11/16 intersection work to last until fall

PAT FRIDGEN, Echo Pilot
Sheetz lost a little bit of land to make way for a right turn lane from West Baltimore Street onto U.S. 11 North. Crews are putting up a new sign on its property.

Motorists cannot avoid interruptions at U.S. 11 and Route 16 these days. Work on the improvements to the intersection is in full swing. PennDOT is adding three right turn lanes, but it cannot do that until preliminary work is completed.

Century Link and Allegheny Power are moving their telephone and electric poles out of the way, and PennDOT is installing temporary new signal lights. Valley Quarries was contracted to oversee the project, with the end date set for Nov. 18.

Last week the foundations for the signal poles were poured.

"They are 12 feet deep and 42 inches in diameter," said Alan High, Franklin County Construction Inspection Manager for PennDOT. "Those are some massive pieces of concrete."

Mark Appleby from Valley Quarries said everything was going according to plan. The company was awarded a $1.4 million contract to do the work on drainage, inlets and curbs, roadway widening and reconstruction, resurfacing, sign installation, traffic signal upgrades and new traffic lines.

Across the street, private contractors add to the bustle. Sheetz took down its tower sign and air compressor in November to make room for the turn lane. It is now replacing the sign farther inside its property.
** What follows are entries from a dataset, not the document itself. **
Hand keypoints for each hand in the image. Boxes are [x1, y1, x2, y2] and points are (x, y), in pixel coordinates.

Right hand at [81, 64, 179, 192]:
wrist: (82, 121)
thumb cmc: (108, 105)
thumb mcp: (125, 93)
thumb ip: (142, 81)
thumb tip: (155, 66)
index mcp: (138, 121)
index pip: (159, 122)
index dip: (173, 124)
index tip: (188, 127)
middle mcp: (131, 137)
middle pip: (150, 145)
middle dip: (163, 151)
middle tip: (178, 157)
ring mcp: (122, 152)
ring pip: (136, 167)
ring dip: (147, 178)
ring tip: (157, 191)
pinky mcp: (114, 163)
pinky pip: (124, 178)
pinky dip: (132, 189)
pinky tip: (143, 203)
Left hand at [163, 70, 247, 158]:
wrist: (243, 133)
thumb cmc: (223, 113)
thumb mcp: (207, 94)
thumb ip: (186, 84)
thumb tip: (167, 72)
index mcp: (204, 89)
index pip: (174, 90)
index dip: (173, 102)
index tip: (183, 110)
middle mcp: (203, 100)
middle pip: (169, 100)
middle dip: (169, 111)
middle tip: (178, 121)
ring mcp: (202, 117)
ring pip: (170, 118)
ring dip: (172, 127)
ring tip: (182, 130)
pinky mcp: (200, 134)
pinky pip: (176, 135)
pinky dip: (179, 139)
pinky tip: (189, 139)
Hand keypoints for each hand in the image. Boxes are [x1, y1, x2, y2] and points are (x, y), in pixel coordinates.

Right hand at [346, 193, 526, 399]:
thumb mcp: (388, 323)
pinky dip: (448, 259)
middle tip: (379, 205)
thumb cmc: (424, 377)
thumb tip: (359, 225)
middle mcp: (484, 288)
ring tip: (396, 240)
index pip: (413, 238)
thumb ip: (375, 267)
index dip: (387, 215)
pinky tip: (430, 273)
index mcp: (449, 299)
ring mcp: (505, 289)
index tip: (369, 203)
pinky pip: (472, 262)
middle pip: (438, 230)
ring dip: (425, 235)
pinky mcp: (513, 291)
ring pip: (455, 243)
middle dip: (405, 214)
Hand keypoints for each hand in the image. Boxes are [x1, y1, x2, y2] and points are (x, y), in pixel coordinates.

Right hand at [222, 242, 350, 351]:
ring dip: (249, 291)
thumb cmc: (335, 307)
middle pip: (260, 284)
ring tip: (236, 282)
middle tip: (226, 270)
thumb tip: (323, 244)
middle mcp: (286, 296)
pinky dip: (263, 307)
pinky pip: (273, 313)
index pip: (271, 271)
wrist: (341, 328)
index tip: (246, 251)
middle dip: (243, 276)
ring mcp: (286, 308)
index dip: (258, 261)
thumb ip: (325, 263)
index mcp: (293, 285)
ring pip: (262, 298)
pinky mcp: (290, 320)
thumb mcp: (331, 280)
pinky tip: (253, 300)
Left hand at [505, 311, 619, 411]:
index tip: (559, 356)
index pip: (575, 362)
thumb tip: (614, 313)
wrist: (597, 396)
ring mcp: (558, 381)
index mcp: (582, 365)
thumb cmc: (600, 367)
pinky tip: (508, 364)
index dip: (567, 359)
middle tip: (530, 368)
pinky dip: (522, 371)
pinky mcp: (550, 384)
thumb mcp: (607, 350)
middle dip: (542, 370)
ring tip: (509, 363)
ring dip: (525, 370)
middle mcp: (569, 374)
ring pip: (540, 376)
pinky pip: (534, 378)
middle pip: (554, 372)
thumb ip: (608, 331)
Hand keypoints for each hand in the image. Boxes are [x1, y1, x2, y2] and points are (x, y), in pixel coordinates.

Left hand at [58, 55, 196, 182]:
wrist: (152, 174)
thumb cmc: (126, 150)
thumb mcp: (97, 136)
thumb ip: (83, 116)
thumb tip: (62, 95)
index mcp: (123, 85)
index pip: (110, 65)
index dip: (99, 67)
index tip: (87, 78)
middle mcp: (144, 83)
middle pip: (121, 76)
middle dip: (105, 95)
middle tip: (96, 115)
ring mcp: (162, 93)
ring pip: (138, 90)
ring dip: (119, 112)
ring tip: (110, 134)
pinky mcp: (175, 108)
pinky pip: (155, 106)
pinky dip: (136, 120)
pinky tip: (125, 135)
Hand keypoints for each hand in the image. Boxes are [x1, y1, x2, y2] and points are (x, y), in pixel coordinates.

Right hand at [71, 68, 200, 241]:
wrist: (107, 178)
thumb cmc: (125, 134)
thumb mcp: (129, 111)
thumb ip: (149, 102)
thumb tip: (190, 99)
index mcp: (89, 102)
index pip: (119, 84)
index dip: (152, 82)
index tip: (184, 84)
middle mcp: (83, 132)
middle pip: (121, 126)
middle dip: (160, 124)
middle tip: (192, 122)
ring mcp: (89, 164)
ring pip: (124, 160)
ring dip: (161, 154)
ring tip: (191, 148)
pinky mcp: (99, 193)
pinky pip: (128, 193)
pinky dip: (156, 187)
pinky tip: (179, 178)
The next step for PennDOT is to saw-cut across Route 16 to lay drainage pipes. That will cause traffic backup, said High.

He added, "People should know it has to be worse before it gets better."

The upgrades to the congested intersection were targeted by PennDOT for safety issues and because the money was available, said PennDOT media contact Mike Crochunis last fall. He was optimistic that with good weather, the project could be finished earlier than the deadline. Paving could be done at night to relieve motorists of interruptions. Flagmen are on the scene as needed to direct traffic for the entire project.

The Borough of Greencastle obtained the rights-of-way needed for the improvements. In 2009 it also paid $250,000 for preliminary and final engineering design and construction consultation.  Mountain View Reclamation also made a contribution to that expense.